=== Begin Enclosure ===

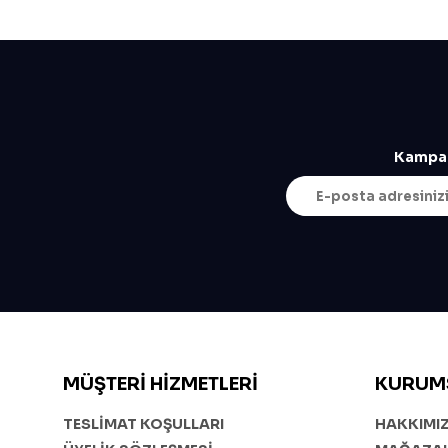
Kampan
MÜŞTERI HIZMETLERI
KURUM
TESLİMAT KOŞULLARI
HAKKIMI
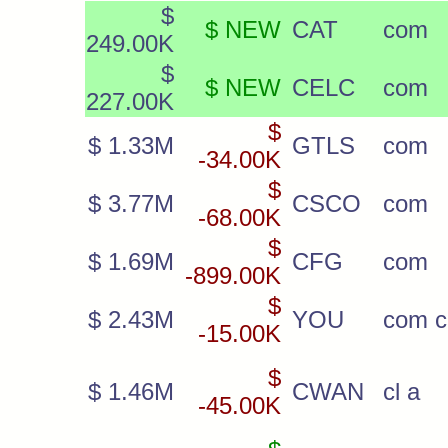
$
$ NEW
CAT
com
249.00K
$
$ NEW
CELC
com
227.00K
$
$ 1.33M
GTLS
com
-34.00K
$
$ 3.77M
CSCO
com
-68.00K
$
$ 1.69M
CFG
com
-899.00K
$
$ 2.43M
YOU
com c
-15.00K
$
$ 1.46M
CWAN
cl a
-45.00K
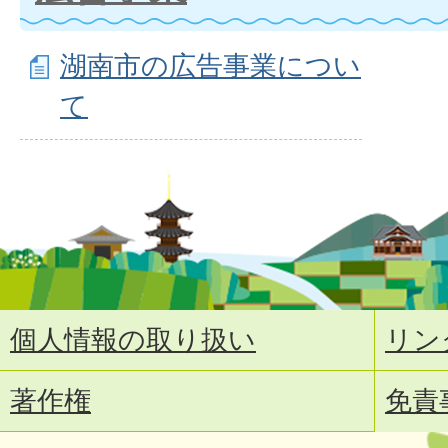
湖南市の広告事業につい
て
個人情報の取り扱い
リン
著作権
免責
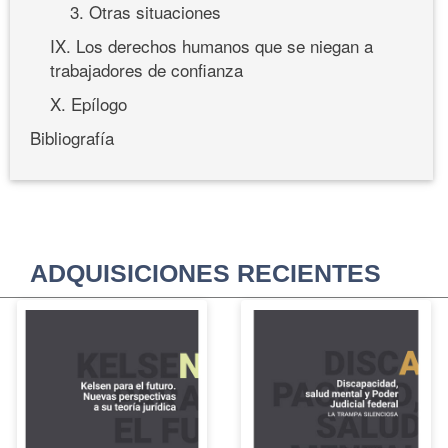
3. Otras situaciones
IX. Los derechos humanos que se niegan a
trabajadores de confianza
X. Epílogo
Bibliografía
ADQUISICIONES RECIENTES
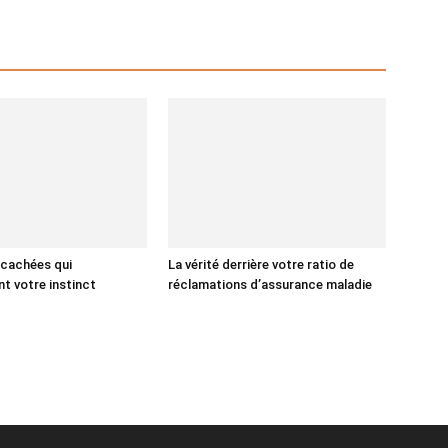
 cachées qui
La vérité derrière votre ratio de
t votre instinct
réclamations d’assurance maladie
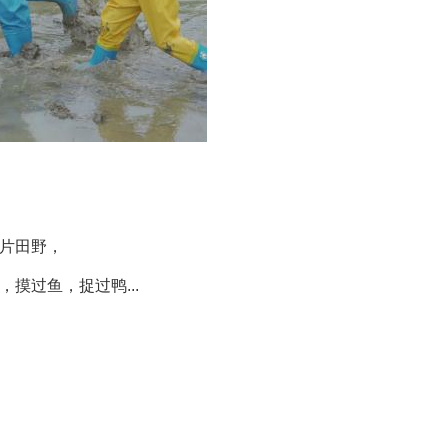
片田野，
摸过鱼，捉过鸭...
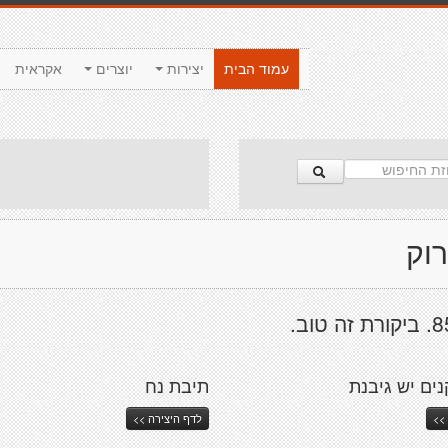
עמוד הבית
יצירות
יוצרים
אקראית
רוק
ים יש גיבנת
תיבת נח
>>
לדף היצירה >>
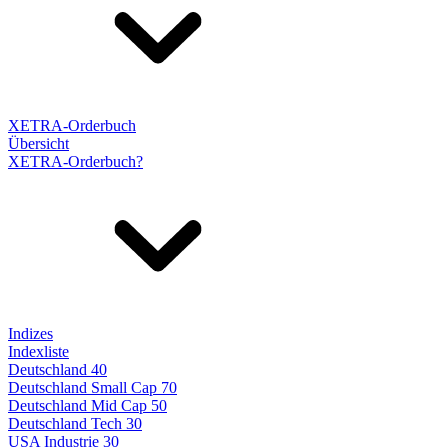
XETRA-Orderbuch
Übersicht
XETRA-Orderbuch?
Indizes
Indexliste
Deutschland 40
Deutschland Small Cap 70
Deutschland Mid Cap 50
Deutschland Tech 30
USA Industrie 30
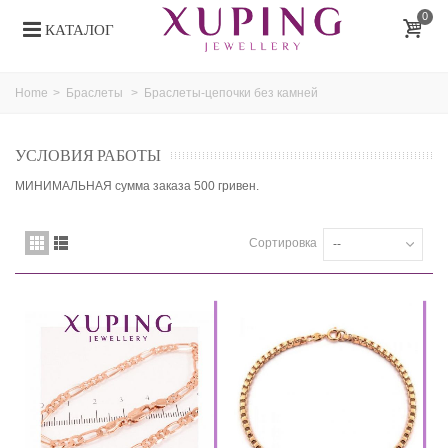
0
КАТАЛОГ
Home
>
Браслеты
>
Браслеты-цепочки без камней
УСЛОВИЯ РАБОТЫ
МИНИМАЛЬНАЯ сумма заказа 500 гривен.
Сортировка
--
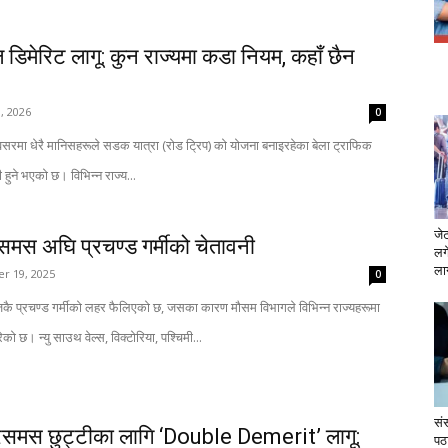
 डिमेरिट लागू: कुन राज्यमा कडा नियम, कहाँ छैन
, 2026
0
अवसरमा धेरै मानिसहरूले सडक यात्रा (रोड ट्रिप) को योजना बनाइरहेका बेला ट्राफिक
ुने भएको छ। विभिन्न राज्य...
जे
िसमस अघि प्रचण्ड गर्मीको चेतावनी
लग
लाग
r 19, 2025
0
िकै प्रचण्ड गर्मीको लहर फैलिएको छ, जसका कारण मौसम विभागले विभिन्न राज्यहरूमा
छ। न्यु साउथ वेल्स, विक्टोरिया, पश्चिमी...
सं
्रिसमस छुट्टीका लागि ‘Double Demerit’ लागू:
पठ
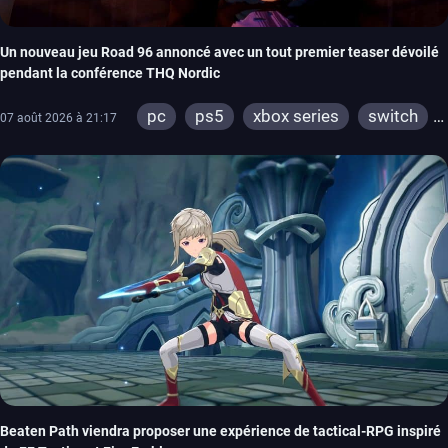
Un nouveau jeu Road 96 annoncé avec un tout premier teaser dévoilé
pendant la conférence THQ Nordic
pc
ps5
xbox series
switch
07 août 2026 à 21:17
stadia
ps4
xbox one
Beaten Path viendra proposer une expérience de tactical-RPG inspiré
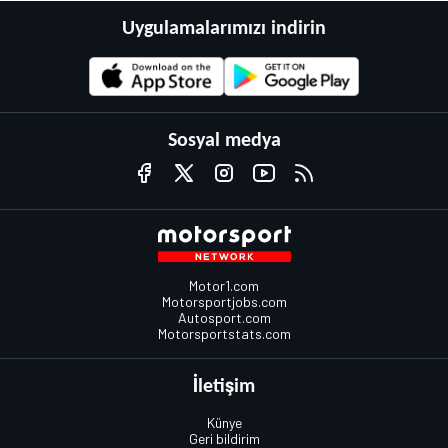
Uygulamalarımızı indirin
Sosyal medya
Motor1.com
Motorsportjobs.com
Autosport.com
Motorsportstats.com
İletişim
Künye
Geri bildirim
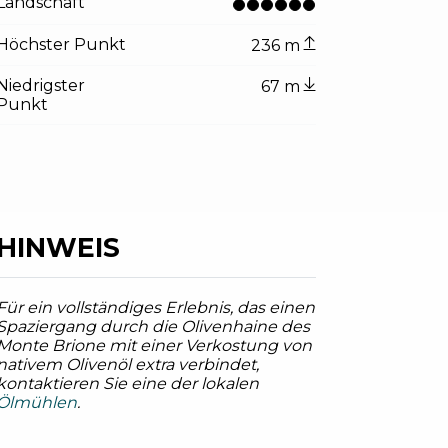
Landschaft
Höchster Punkt
236 m
Niedrigster
67 m
Punkt
HINWEIS
Für ein vollständiges Erlebnis, das einen
Spaziergang durch die Olivenhaine des
Monte Brione mit einer Verkostung von
nativem Olivenöl extra verbindet,
kontaktieren Sie eine der lokalen
Ölmühlen
.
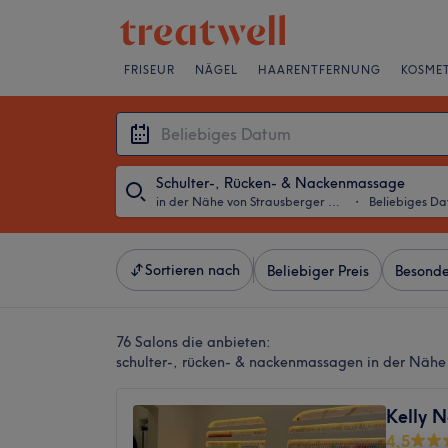
FRISEUR
NÄGEL
HAARENTFERNUNG
KOSMET
Schulter-, Rücken- & Nackenmassage
in der Nähe von Strausberger Platz, Berlin
・
Beliebiges D
Sortieren nach
Beliebiger Preis
Besonde
76 Salons die anbieten:
schulter-, rücken- & nackenmassagen in der Nähe 
Kelly 
4,5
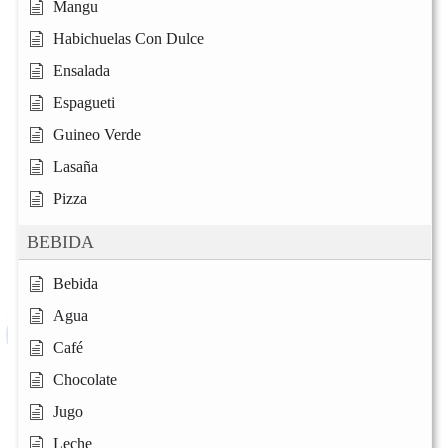
Mangu
Habichuelas Con Dulce
Ensalada
Espagueti
Guineo Verde
Lasaña
Pizza
BEBIDA
Bebida
Agua
Café
Chocolate
Jugo
Leche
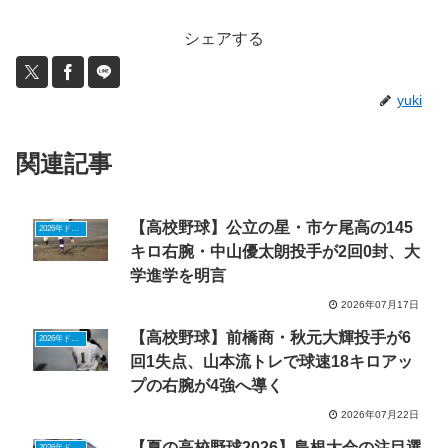
シェアする
yuki
関連記事
【高校野球】公立の星・市ケ尾高の145
2026年ドラフトニュース
キロ右腕・中山優太朗投手が2回0封、大
学進学を明言
2026年07月17日
【高校野球】前橋商・秋元大輝投手が6
2026年ドラフトニュース
回1失点、山本流トレで球速18キロアッ
プの右腕が4強へ導く
2026年07月22日
【夏の高校野球2026】島根大会の注目選
2026年ドラフトニュース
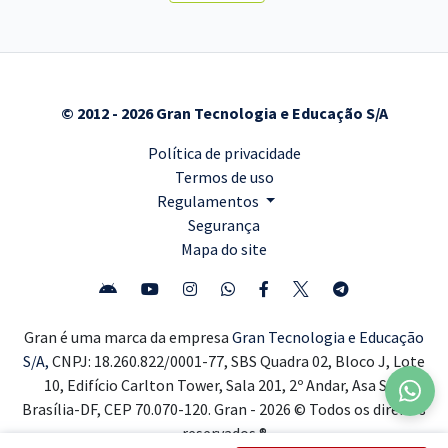
© 2012 - 2026 Gran Tecnologia e Educação S/A
Política de privacidade
Termos de uso
Regulamentos
Segurança
Mapa do site
Gran é uma marca da empresa
Gran Tecnologia e Educação
S/A,
CNPJ: 18.260.822/0001-77, SBS Quadra 02, Bloco J, Lote
10, Edifício Carlton Tower, Sala 201, 2º Andar, Asa Sul,
Brasília-DF, CEP 70.070-120. Gran - 2026 © Todos os direitos
reservados ®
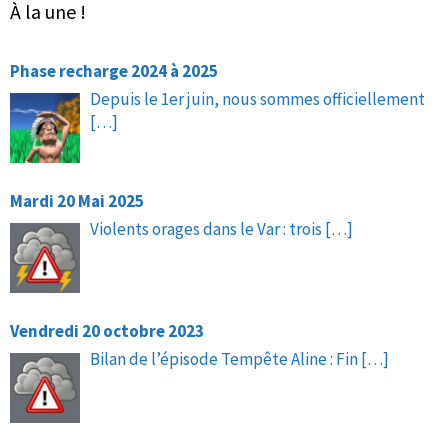
À la une !
Phase recharge 2024 à 2025
Depuis le 1er juin, nous sommes officiellement
[…]
Mardi 20 Mai 2025
Violents orages dans le Var : trois
[…]
Vendredi 20 octobre 2023
Bilan de l’épisode Tempête Aline : Fin
[…]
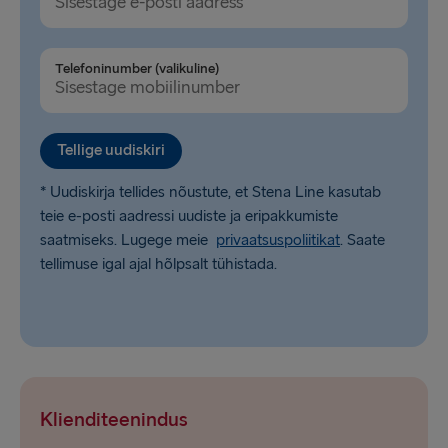
Karlskrona → Gdynia
Dublin → Holyhead
Telefoninumber (valikuline)
Belfast → Liverpool
Belfast → Cairnryan
Tellige uudiskiri
Hook of Holland → Harwich
* Uudiskirja tellides nõustute, et Stena Line kasutab
Rosslare → Fishguard
teie e-posti aadressi uudiste ja eripakkumiste
saatmiseks. Lugege meie
privaatsuspoliitikat
. Saate
tellimuse igal ajal hõlpsalt tühistada.
Klienditeenindus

=== End Enclosure ===

— Written task —
The expected result is the complete listing above, printed exactly, with no pictures.

— Solution to the problem —
Kampan
MÜŞTERI HIZMETLERI
KURUM
TESLİMAT KOŞULLARI
HAKKIMI
$
$ NEW
CAT
com
249.00K
$
$ NEW
CELC
com
227.00K
$
$ 1.33M
GTLS
com
-34.00K
$
$ 3.77M
CSCO
com
-68.00K
$
$ 1.69M
CFG
com
-899.00K
$
$ 2.43M
YOU
com c
-15.00K
$
$ 1.46M
CWAN
cl a
-45.00K
湖南市の広告事業につい
て
個人情報の取り扱い
リン
著作権
免責
3. Otras situaciones
IX. Los derechos humanos que se niegan a
trabajadores de confianza
X. Epílogo
Bibliografía
ADQUISICIONES RECIENTES
 cachées qui
La vérité derrière votre ratio de
t votre instinct
réclamations d’assurance maladie
片田野，
摸过鱼，捉过鸭...
עמוד הבית
יצירות
יוצרים
אקראית
רוק
ים יש גיבנת
תיבת נח
>>
לדף היצירה >>
XETRA-Orderbuch
Übersicht
XETRA-Orderbuch?
Indizes
Indexliste
Deutschland 40
Deutschland Small Cap 70
Deutschland Mid Cap 50
Deutschland Tech 30
USA Industrie 30
0
КАТАЛОГ
Home
>
Браслеты
>
Браслеты-цепочки без камней
УСЛОВИЯ РАБОТЫ
МИНИМАЛЬНАЯ сумма заказа 500 гривен.
Сортировка
--
 डिमेरिट लागू: कुन राज्यमा कडा नियम, कहाँ छैन
, 2026
0
अवसरमा धेरै मानिसहरूले सडक यात्रा (रोड ट्रिप) को योजना बनाइरहेका बेला ट्राफिक
ुने भएको छ। विभिन्न राज्य...
जे
िसमस अघि प्रचण्ड गर्मीको चेतावनी
लग
लाग
r 19, 2025
0
िकै प्रचण्ड गर्मीको लहर फैलिएको छ, जसका कारण मौसम विभागले विभिन्न राज्यहरूमा
छ। न्यु साउथ वेल्स, विक्टोरिया, पश्चिमी...
सं
्रिसमस छुट्टीका लागि ‘Double Demerit’ लागू:
पठ
Un nouveau jeu Road 96 annoncé avec un tout premier teaser dévoilé
pendant la conférence THQ Nordic
pc
ps5
xbox series
switch
07 août 2026 à 21:17
stadia
ps4
xbox one
Beaten Path viendra proposer une expérience de tactical-RPG inspiré
Uygulamalarımızı indirin
Sosyal medya
Motor1.com
Motorsportjobs.com
Autosport.com
Motorsportstats.com
İletişim
Künye
Geri bildirim
Landschaft
Höchster Punkt
236 m
Niedrigster
67 m
Punkt
HINWEIS
Für ein vollständiges Erlebnis, das einen
Spaziergang durch die Olivenhaine des
Monte Brione mit einer Verkostung von
nativem Olivenöl extra verbindet,
kontaktieren Sie eine der lokalen
Ölmühlen
.
FRISEUR
NÄGEL
HAARENTFERNUNG
KOSMET
Schulter-, Rücken- & Nackenmassage
in der Nähe von Strausberger Platz, Berlin
・
Beliebiges D
Sortieren nach
Beliebiger Preis
Besonde
76 Salons die anbieten:
schulter-, rücken- & nackenmassagen in der Nähe 
Kelly 
4,5
Mangu
Habichuelas Con Dulce
Ensalada
Espagueti
Guineo Verde
Lasaña
Pizza
BEBIDA
Bebida
Agua
Café
Chocolate
Jugo
Leche
シェアする
yuki
関連記事
【高校野球】公立の星・市ケ尾高の145
2026年ドラフトニュース
キロ右腕・中山優太朗投手が2回0封、大
学進学を明言
2026年07月17日
【高校野球】前橋商・秋元大輝投手が6
2026年ドラフトニュース
回1失点、山本流トレで球速18キロアッ
プの右腕が4強へ導く
2026年07月22日
【夏の高校野球2026】島根大会の注目選
2026年ドラフトニュース
© 2012 - 2026 Gran Tecnologia e Educação S/A
Política de privacidade
Termos de uso
Regulamentos
Segurança
Mapa do site
Gran é uma marca da empresa
Gran Tecnologia e Educação
S/A,
CNPJ: 18.260.822/0001-77, SBS Quadra 02, Bloco J, Lote
10, Edifício Carlton Tower, Sala 201, 2º Andar, Asa Sul,
Brasília-DF, CEP 70.070-120. Gran - 2026 © Todos os direitos
reservados ®
À la une !
Phase recharge 2024 à 2025
Depuis le 1er juin, nous sommes officiellement
[…]
Mardi 20 Mai 2025
Violents orages dans le Var : trois
[…]
Vendredi 20 octobre 2023
Bilan de l’épisode Tempête Aline : Fin
[…]
Karlskrona → Gdynia
Dublin → Holyhead
Telefoninumber (valikuline)
Belfast → Liverpool
Belfast → Cairnryan
Tellige uudiskiri
Hook of Holland → Harwich
* Uudiskirja tellides nõustute, et Stena Line kasutab
Rosslare → Fishguard
teie e-posti aadressi uudiste ja eripakkumiste
saatmiseks. Lugege meie
privaatsuspoliitikat
. Saate
tellimuse igal ajal hõlpsalt tühistada.
Klienditeenindus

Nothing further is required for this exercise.